The actual ceiling is SFT data quality. 2,459 pairs. The remaining tasks that never pass—those are real gaps. Weird APIs, tricky algorithms, Java interop stuff. More RLVR runs don’t move those.
# From benchmark to agent
The whole point wasn’t just leaderboard numbers. It was building something you could actually deploy.
Clojure is unusually good for this. The REPL gives you instant feedback. clj-kondo catches issues without running anything. clojure.test handles correctness. And because Clojure compiles per-form, not per-file, a function can fail without taking down the whole module. Python doesn’t give you that granularity.
I wired the 30B RLVR model into a pi-mono agent extension. You give it a task, it writes code, runs it through the verifier stack, and iterates until something passes. The test runner isn’t just the eval anymore, it’s the product.
JVM startup latency is real though. 2-3 seconds versus Python’s 50ms. Java stack traces are harder for an agent to parse than Python tracebacks. You only run into this stuff when you go from “can the model pass tests?” to “can an agent actually ship code?”
# What I actually learned
Best-of-K is the only eval metric to trust, because it tells you what the model knows versus how reliably it performs.
Shaped rewards are a tradeoff, not a free lunch. They raise pass@1 but lower the diversity ceiling. If your verifier only gives you pass/fail, that’s probably fine. If you’re building a graded reward signal, watch what it does to best-of-K, not just pass@1.

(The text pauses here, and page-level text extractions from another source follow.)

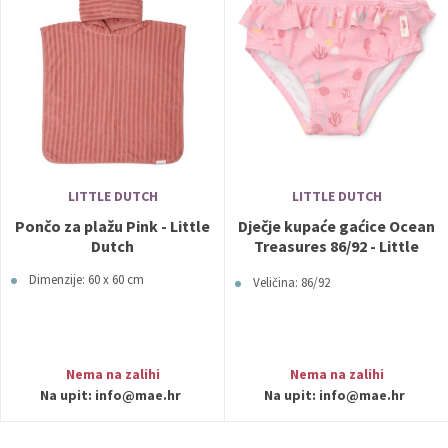
LITTLE DUTCH
LITTLE DUTCH
Pončo za plažu Pink - Little
Dječje kupaće gaćice Ocean
Dutch
Treasures 86/92 - Little
Dutch
Dimenzije: 60 x 60 cm
Veličina: 86/92
Nema na zalihi
Nema na zalihi
Na upit:
info@mae.hr
Na upit:
info@mae.hr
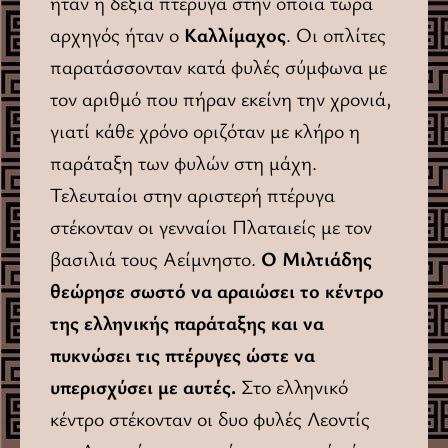
ήταν η δεξιά πτέρυγα στην οποία τώρα
αρχηγός ήταν ο
Καλλίμαχος
. Οι οπλίτες
παρατάσσονταν κατά φυλές σύμφωνα με
τον αριθμό που πήραν εκείνη την χρονιά,
γιατί κάθε χρόνο οριζόταν με κλήρο η
παράταξη των φυλών στη μάχη.
Τελευταίοι στην αριστερή πτέρυγα
στέκονταν οι γενναίοι Πλαταιείς με τον
βασιλιά τους Αείμνηστο.
Ο Μιλτιάδης
θεώρησε σωστό να αραιώσει το κέντρο
της ελληνικής παράταξης και να
πυκνώσει τις πτέρυγες ώστε να
υπερισχύσει με αυτές.
Στο ελληνικό
κέντρο στέκονταν οι δυο φυλές Λεοντίς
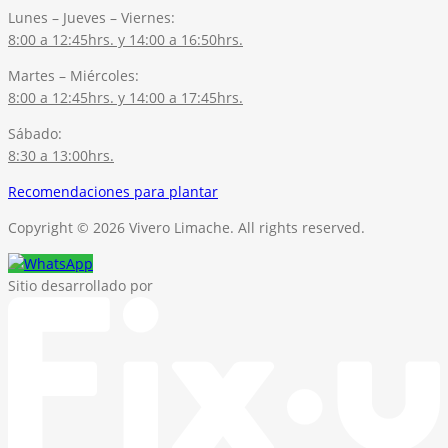
Lunes – Jueves – Viernes:
8:00 a 12:45hrs. y 14:00 a 16:50hrs.
Martes – Miércoles:
8:00 a 12:45hrs. y 14:00 a 17:45hrs.
Sábado:
8:30 a 13:00hrs.
Recomendaciones para plantar
Copyright © 2026 Vivero Limache. All rights reserved.
Sitio desarrollado por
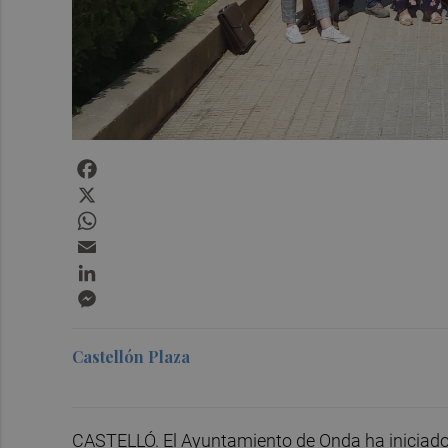
Facebook
X
WhatsApp
Email
LinkedIn
Messenger
Castellón Plaza
CASTELLÓ. El Ayuntamiento de Onda ha iniciado 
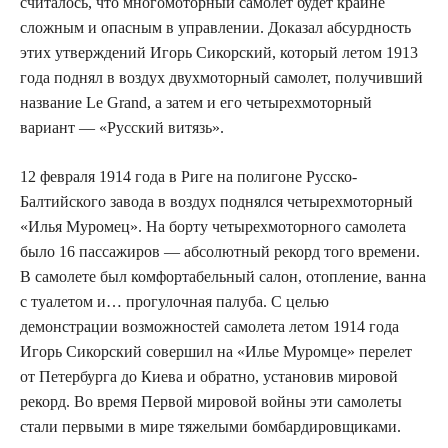
считалось, что многомоторный самолет будет крайне
сложным и опасным в управлении. Доказал абсурдность
этих утверждений Игорь Сикорский, который летом 1913
года поднял в воздух двухмоторный самолет, получивший
название Le Grand, а затем и его четырехмоторный
вариант — «Русский витязь».
12 февраля 1914 года в Риге на полигоне Русско-
Балтийского завода в воздух поднялся четырехмоторный
«Илья Муромец». На борту четырехмоторного самолета
было 16 пассажиров — абсолютный рекорд того времени.
В самолете был комфортабельный салон, отопление, ванна
с туалетом и… прогулочная палуба. С целью
демонстрации возможностей самолета летом 1914 года
Игорь Сикорский совершил на «Илье Муромце» перелет
от Петербурга до Киева и обратно, установив мировой
рекорд. Во время Первой мировой войны эти самолеты
стали первыми в мире тяжелыми бомбардировщиками.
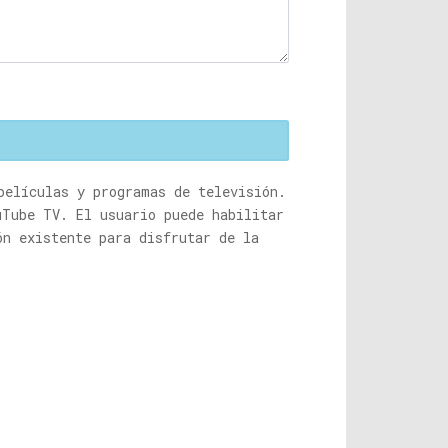
películas y programas de televisión.
uTube TV. El usuario puede habilitar
ón existente para disfrutar de la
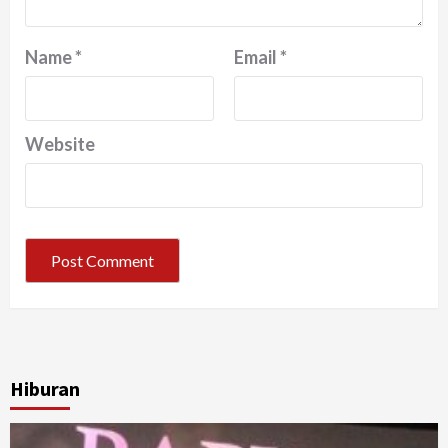
Name
*
Email
*
Website
Hiburan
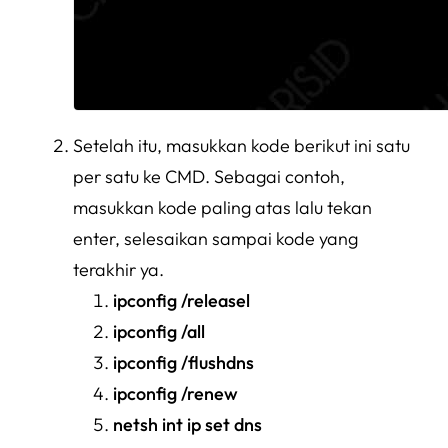
Setelah itu, masukkan kode berikut ini satu
per satu ke CMD. Sebagai contoh,
masukkan kode paling atas lalu tekan
enter, selesaikan sampai kode yang
terakhir ya.
ipconfig /releasel
ipconfig /all
ipconfig /flushdns
ipconfig /renew
netsh int ip set dns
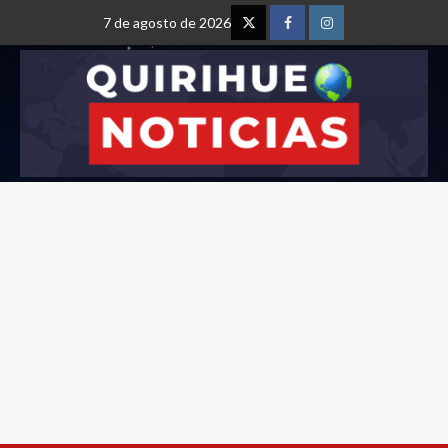
7 de agosto de 2026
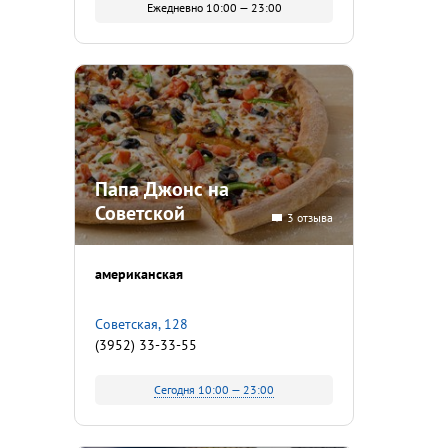
Ежедневно 10:00 — 23:00
Папа Джонс на
Советской
3 отзыва
американская
Советская, 128
(3952) 33-33-55
Сегодня 10:00 — 23:00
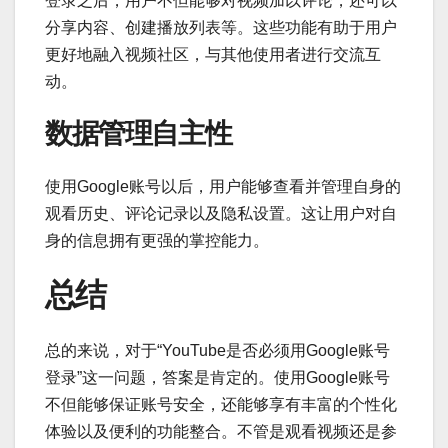
登录之后，用户不但能够对视频加以评论，还可以
分享内容、创建播放列表等。这些功能有助于用户
更好地融入视频社区，与其他使用者进行交流互
动。
数据管理自主性
使用Google账号以后，用户能够查看并管理自身的
观看历史、评论记录以及隐私设置。这让用户对自
身的信息拥有更强的掌控能力。
总结
总的来说，对于“YouTube是否必须用Google账号
登录”这一问题，答案是肯定的。使用Google账号
不但能够保证账号安全，还能够享有丰富的个性化
体验以及便利的功能整合。不管是观看视频还是参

SFT did most of the heavy lifting. Model scale multiplied it. RLVR helped at the margins. Data was the bottleneck from day one. 2,459 pairs gets you far, but the ceiling is set by what the model has seen, not how many RL iterations you run on top.
The verifier loop is the product. The training was research.
# The honest takeaway
A 30B model trained on 2,459 Clojure pairs, with a test runner and 8 retries, hits 75.7%. GPT-5.4 gets 64% in one shot. The small model wins if you have a verifier and a budget for retries.
That isn’t really what people mean when they say a model “beats” another one.
But if you’re building something where you control the inference budget and have a verification pipeline, that gap between “sometimes” and “first try” is what you’re actually engineering around.
Doing it from a phone while Rich Hickey talked about simplicity in the background was fun though. Even if the RL didn’t do much.